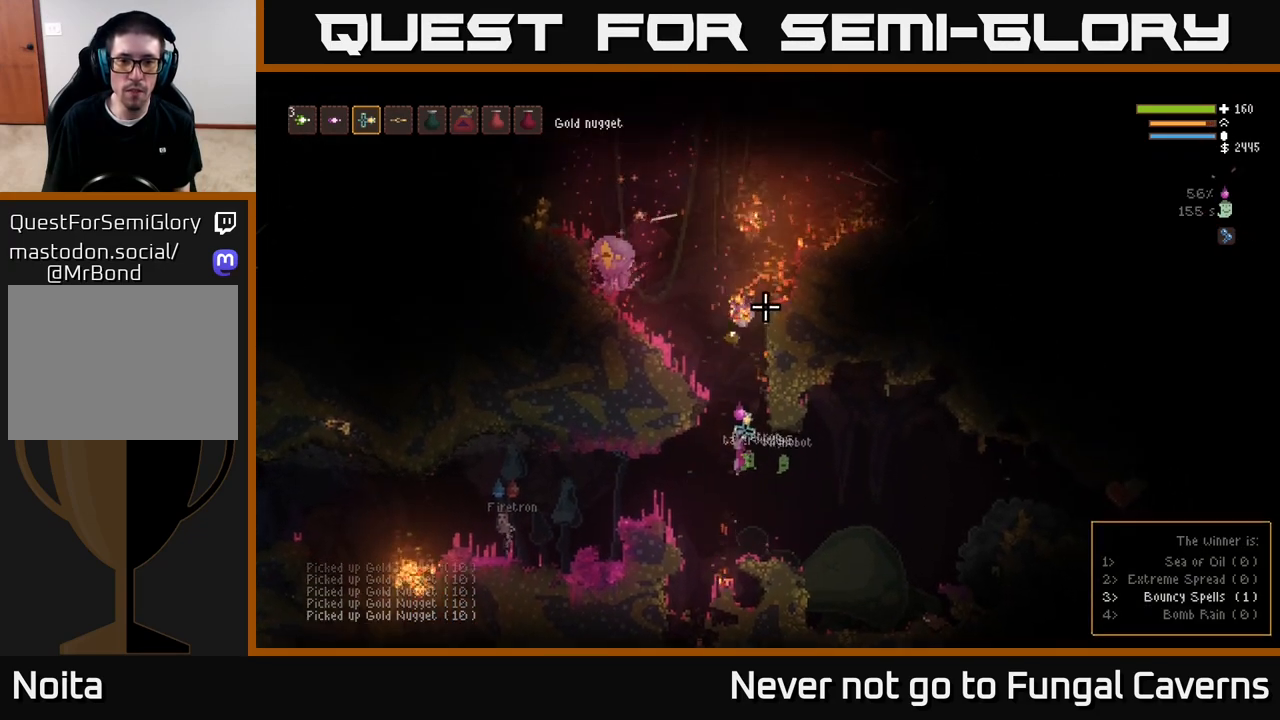
{"buttons": ["L2"], "left_stick": "center", "right_stick": "up", "events": [[350, "L2", "down"]]}
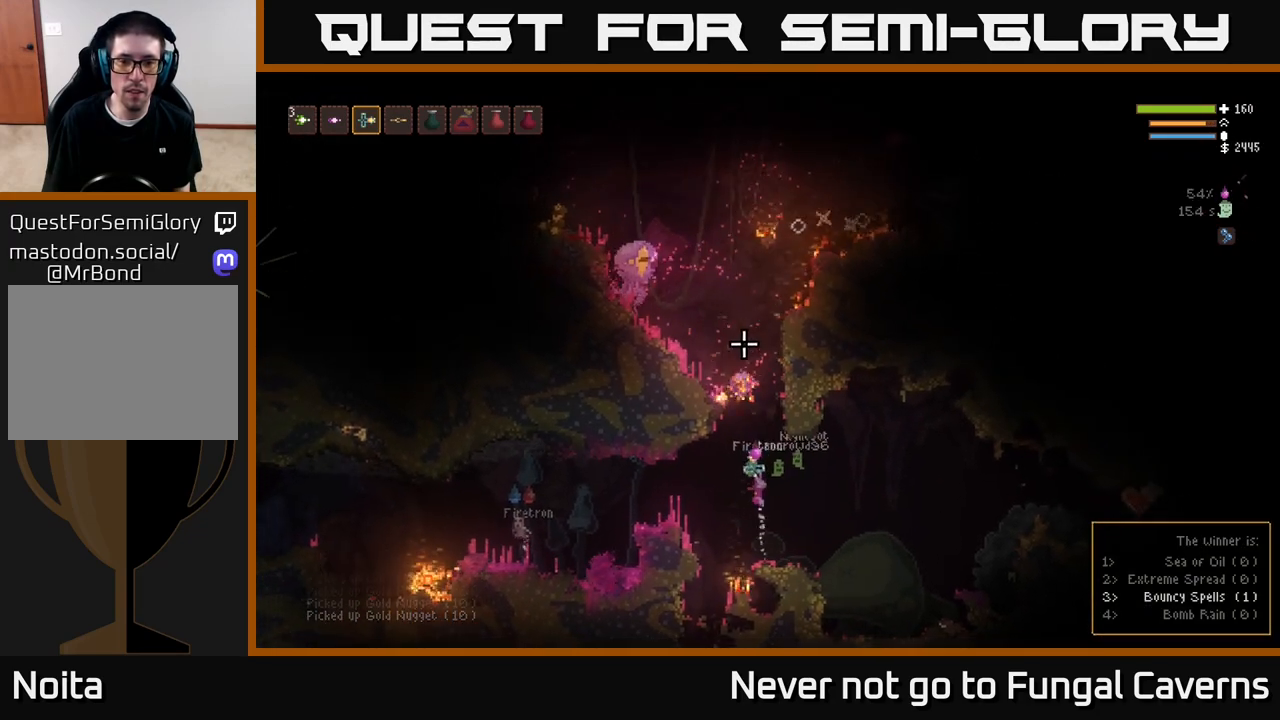
{"buttons": ["R2"], "left_stick": "down-right", "right_stick": "up-left", "events": [[233, "left_stick", "up-left"], [383, "left_stick", "center"], [400, "right_stick", "up-left"], [433, "R2", "down"], [450, "L2", "up"], [450, "left_stick", "down-right"]]}
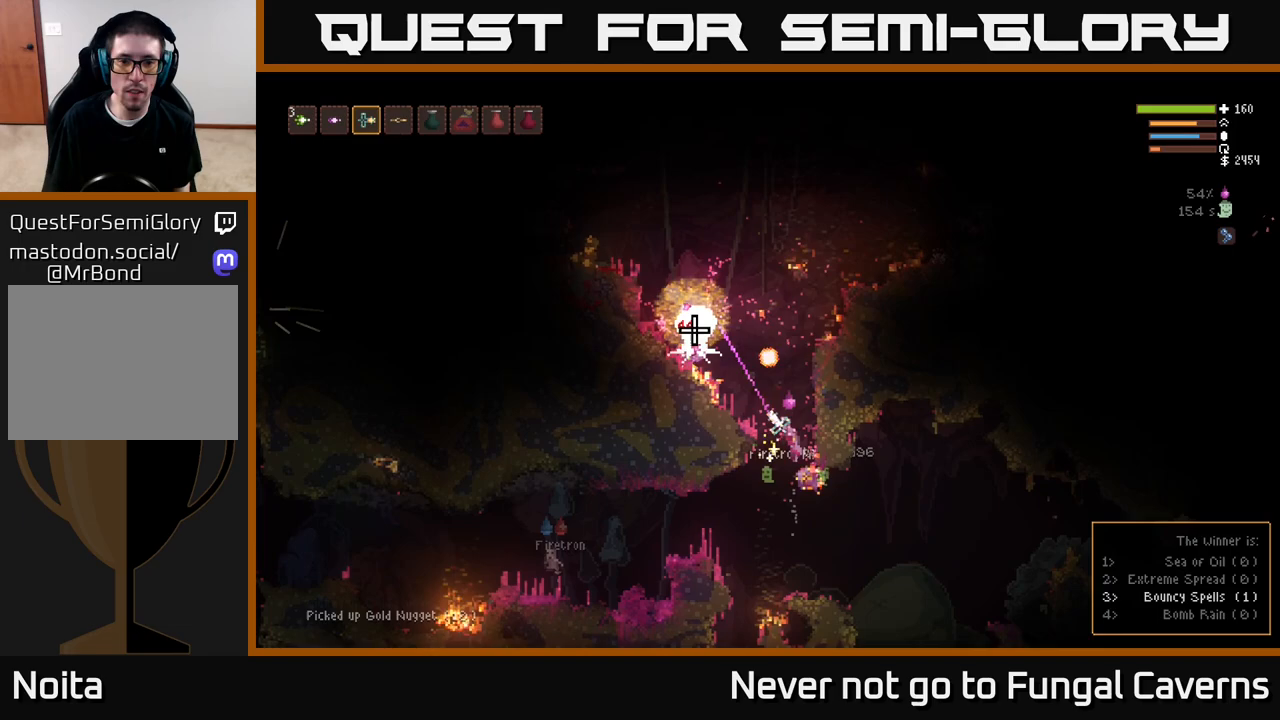
{"buttons": [], "left_stick": "right", "right_stick": "up-left", "events": [[17, "R2", "up"], [133, "left_stick", "left"], [400, "left_stick", "center"], [450, "left_stick", "right"]]}
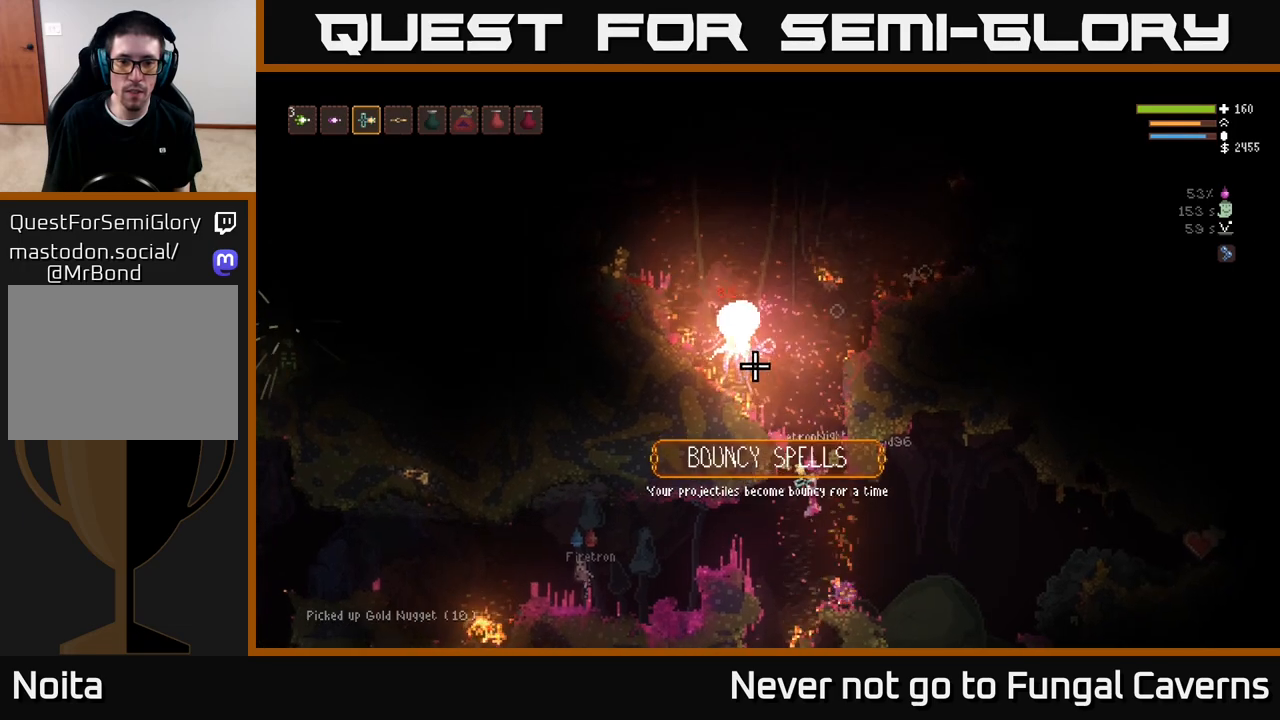
{"buttons": ["L2"], "left_stick": "left", "right_stick": "up-left", "events": [[350, "L2", "down"], [367, "left_stick", "left"]]}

What the exercise asks ▸
When you reach a picture, pass over it; write out all other material exactly.

Your solution ▸
{"buttons": ["L2"], "left_stick": "center", "right_stick": "up", "events": [[350, "L2", "down"]]}
{"buttons": ["R2"], "left_stick": "down-right", "right_stick": "up-left", "events": [[233, "left_stick", "up-left"], [383, "left_stick", "center"], [400, "right_stick", "up-left"], [433, "R2", "down"], [450, "L2", "up"], [450, "left_stick", "down-right"]]}
{"buttons": [], "left_stick": "right", "right_stick": "up-left", "events": [[17, "R2", "up"], [133, "left_stick", "left"], [400, "left_stick", "center"], [450, "left_stick", "right"]]}
{"buttons": ["L2"], "left_stick": "left", "right_stick": "up-left", "events": [[350, "L2", "down"], [367, "left_stick", "left"]]}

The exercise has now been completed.